## Deine Aufgabe
Wen löste Hans Meyer laut der Seite über die Nationalbank im Jahr 1996 ab?

Finanzwissenschafter und Währungsexperten sind entzückt über die drei von der Nationalbank. Seit Hans Meyer 1996 Markus Lusser als obersten Hüter des Schweizer Frankens ablöste, ist die Nationalbank-Politik keine One-man-Show mehr, sondern Teamwork. Meyer gibt den klassischen Primus inter pares ab, wobei er selber an Statur gewonnen hat. Stur und steif schalten ihn seine Gegner. Heute erweist er sich als relativ beweglich und überrascht mit Ideen wie jener der Solidaritätsstiftung. Dabei sieht sich das Direktorium mit Altlasten wie der Raubgoldproblematik konfrontiert. Nach anfänglichem Abwiegeln rang es sich zu einer konzisen Haltung durch. Standhaft blieb Meyer gegenüber den Banken. Hätte ihn der Bankrat nach dem Deal von New York desavouiert, wäre er zurückgetreten. Die grösste Herausforderung steht dem Euro-Skeptiker am 1. Januar 1999 mit der Einführung der europäischen Einheitswährung noch bevor.

## Aufgeführtes Material
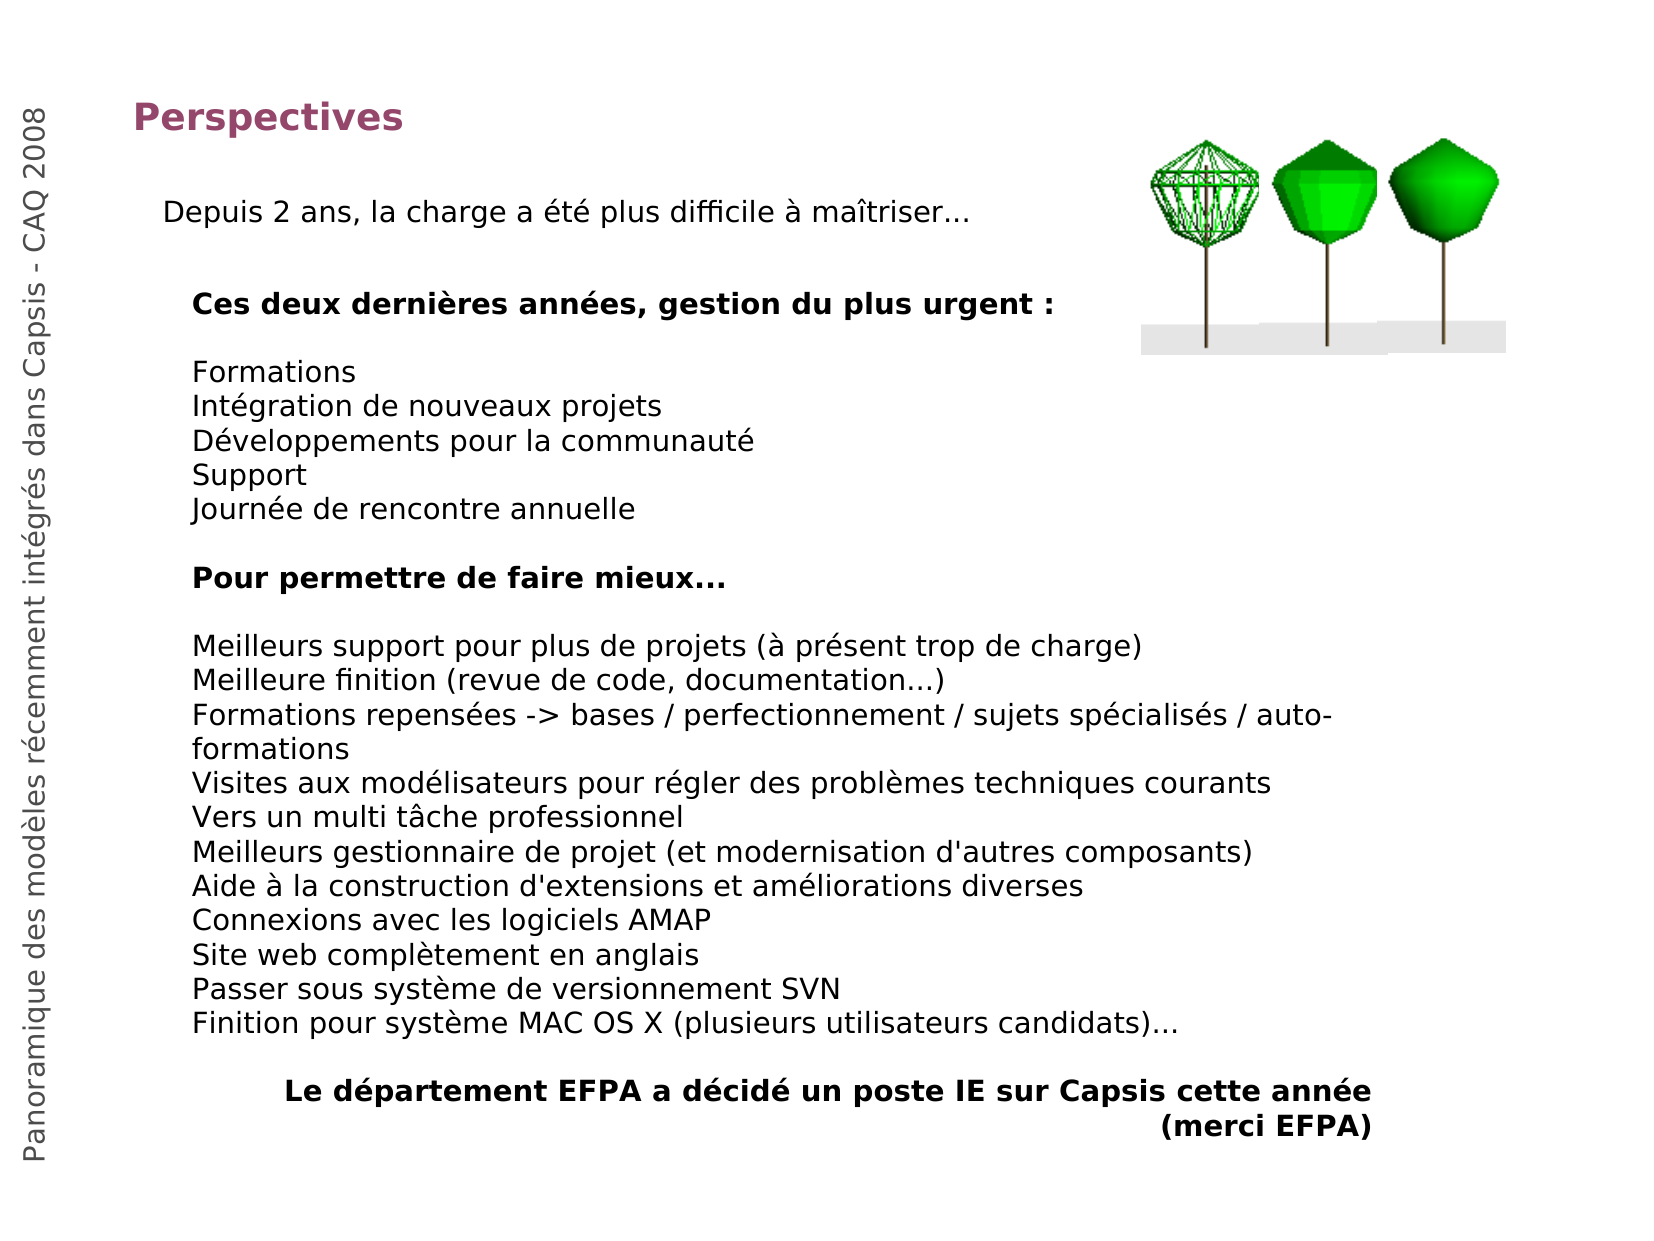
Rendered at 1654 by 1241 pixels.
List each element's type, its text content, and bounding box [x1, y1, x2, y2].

text_box Panoramique des modèles récemment intégrés dans Capsis - CAQ 2008 [9, 0, 60, 1241]
text_box Perspectives [118, 88, 1034, 147]
picture [1141, 132, 1506, 353]
text_box Depuis 2 ans, la charge a été plus difficile à maîtriser... [147, 187, 1034, 237]
text_box Ces deux dernières années, gestion du plus urgent : Formations Intégration de nouveaux projets Développements pour la communauté Support Journée de rencontre annuelle Pour permettre de faire mieux... Meilleurs support pour plus de projets (à présent trop de charge) Meilleure finition (revue de code, documentation...) Formations repensées -> bases / perfectionnement / sujets spécialisés / auto-formations Visites aux modélisateurs pour régler des problèmes techniques courants Vers un multi tâche professionnel Meilleurs gestionnaire de projet (et modernisation d'autres composants) Aide à la construction d'extensions et améliorations diverses Connexions avec les logiciels AMAP Site web complètement en anglais Passer sous système de versionnement SVN Finition pour système MAC OS X (plusieurs utilisateurs candidats)... Le département EFPA a décidé un poste IE sur Capsis cette année (merci EFPA) [177, 279, 1388, 1220]
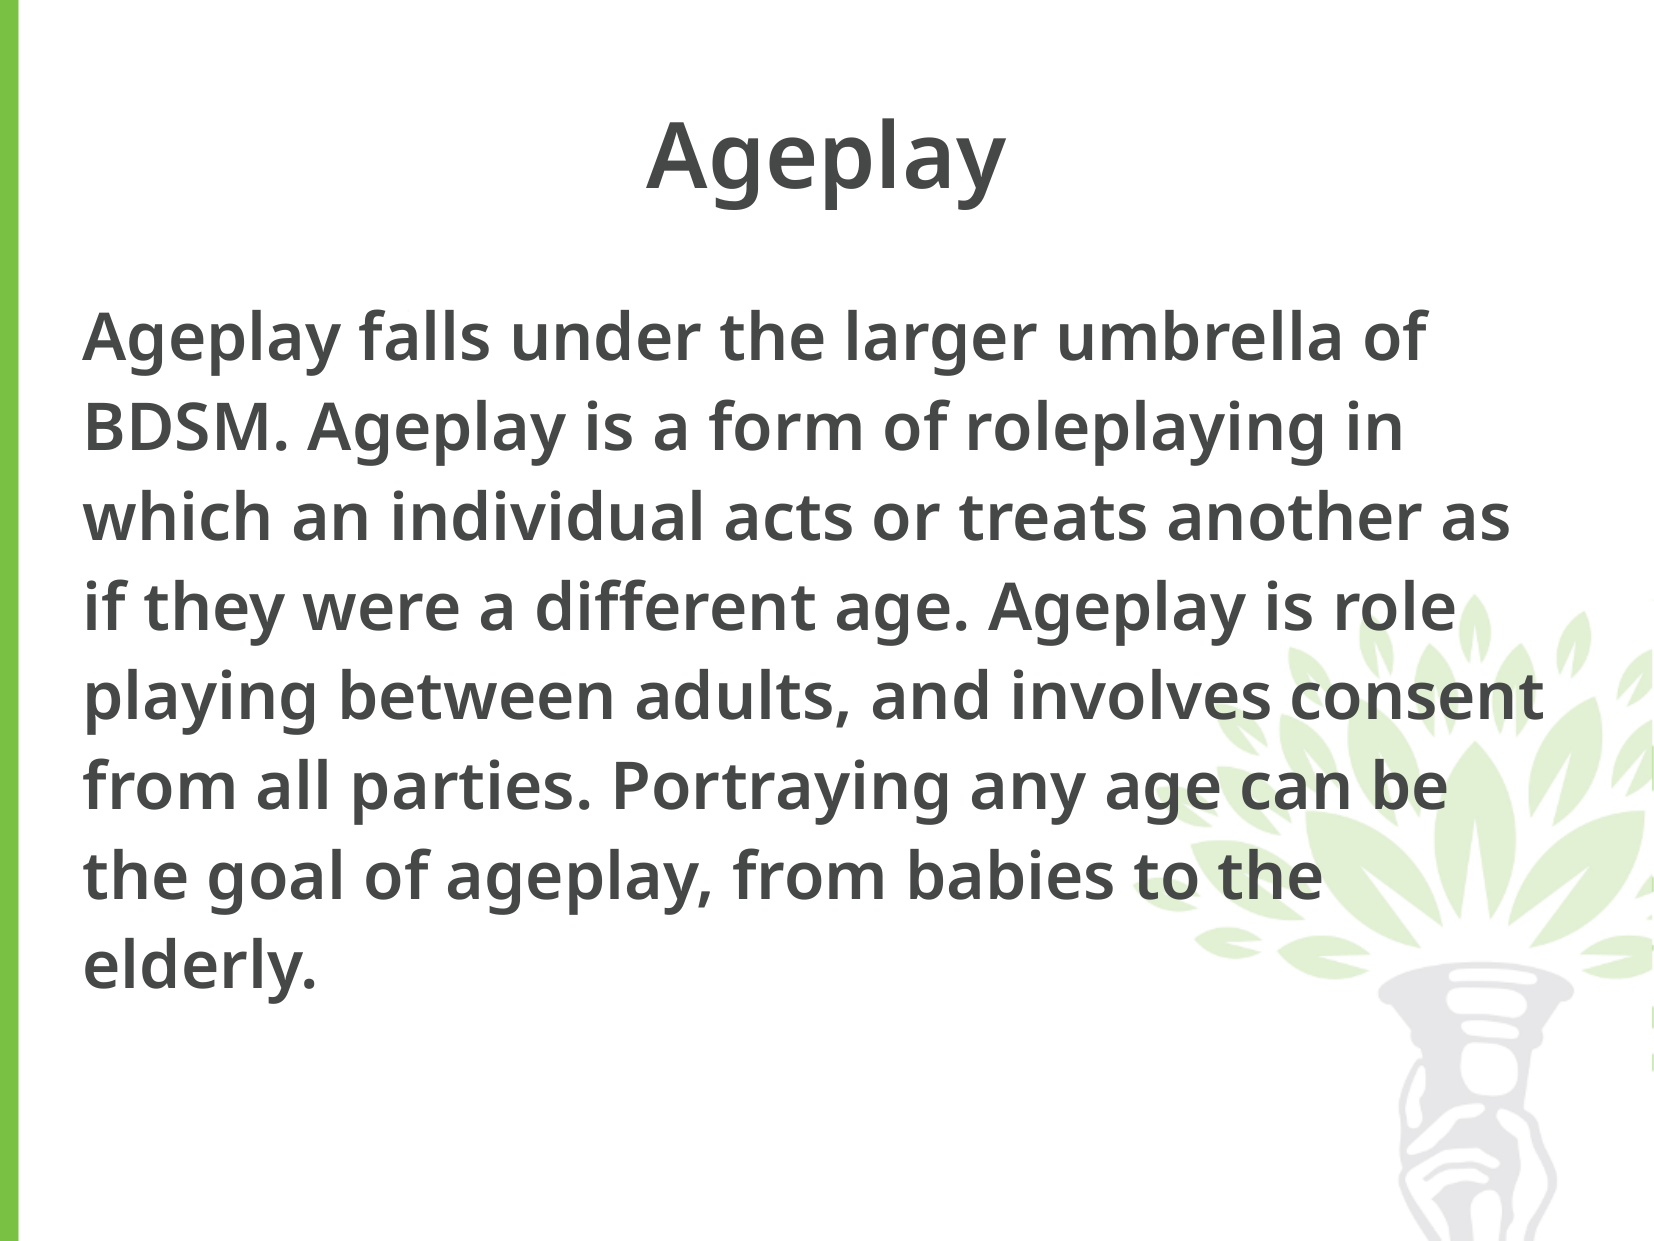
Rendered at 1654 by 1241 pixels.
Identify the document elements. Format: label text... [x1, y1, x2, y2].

list Ageplay falls under the larger umbrella of BDSM. Ageplay is a form of roleplaying in which an individual acts or treats another as if they were a different age. Ageplay is role playing between adults, and involves consent from all parties. Portraying any age can be the goal of ageplay, from babies to the elderly. [82, 290, 1571, 1010]
picture [0, 0, 1654, 1241]
title Ageplay [82, 49, 1571, 257]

## Ergebnis
Markus Lusser, den obersten Hüter des Schweizer Frankens.